A biker rides at Enterprise South on April 6, 2015. A proposed bill would allow mountain bikes and more in federal wilderness areas.
A biker rides at Enterprise South on April 6, 2015. A proposed bill would allow mountain bikes and more in federal wilderness areas.

Proposed legislation would allow mountain biking, motorized wheelchairs and more in federal wilderness areas, a move supporters say is much needed, while some conservation groups warn it will be detrimental to the country's protected land.

The legislation, House Resolution 1349, attempts to clarify the Wilderness Act, adding that the use of motorized and non-motorized wheelchairs, non-motorized bicycles, strollers, wheelbarrows, survey wheels, measuring wheels and game carts should be allowed in wilderness areas.

"The bill would open America's 110 million acres of wilderness areas to mountain bikes, an unprecedented assault on wilderness nationwide," the Wilderness Society, a conservation organization working to protect wildlands, wrote in a release.

Republican lawmakers on the Committee on Natural Resources argue the bill is needed to clarify the Wilderness Act after a 1977 interpretation universally banned such activity in an effort to keep wheels off public land.

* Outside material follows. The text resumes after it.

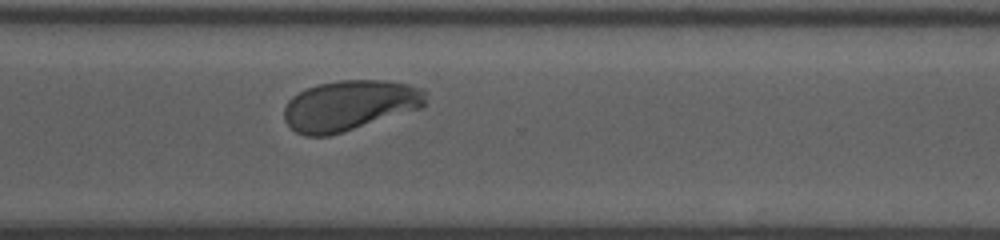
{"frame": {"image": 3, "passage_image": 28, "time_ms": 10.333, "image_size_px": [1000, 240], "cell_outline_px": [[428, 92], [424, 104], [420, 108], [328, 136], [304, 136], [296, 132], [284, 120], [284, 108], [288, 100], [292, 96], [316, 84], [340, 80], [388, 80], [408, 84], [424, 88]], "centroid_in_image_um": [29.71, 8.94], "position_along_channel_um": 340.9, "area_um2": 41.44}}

Conservationists point to the Americans with Disabilities Act, saying it already protects much of what the new legislation is proposing.

Under the act, nothing in the Wilderness Act can be "construed as prohibiting the use of a wheelchair in a wilderness area by an individual whose disability requires use of a wheelchair." However, the committee cites a 1992 study that found inconsistency across land management agencies regarding the use of motorized and non-motorized wheelchairs.

"Public lands should be open to all Americans," committee Chairman Rob Bishop, R-Utah, wrote. "It is shocking to see self-proclaimed defenders of public lands in Congress vote to perpetuate a permanent ban on bikes, ... the disabled or certain hunters from accessing public lands."

Both sides agree wheelchairs should not be banned from public land. The disagreement comes mainly with mountain bikes.

The proposed legislation would give land managers discretion as to where those items would be allowed, according to Committee on Natural Resources Deputy Press Secretary Katie Schoettler.

"For five decades Congress has resisted efforts to undermine the Wilderness Act by opening wilderness areas to uses that are currently prohibited," according to the release from the Wilderness Society. "These efforts have failed due to strong public support for wilderness. This latest effort deserves to fail as well."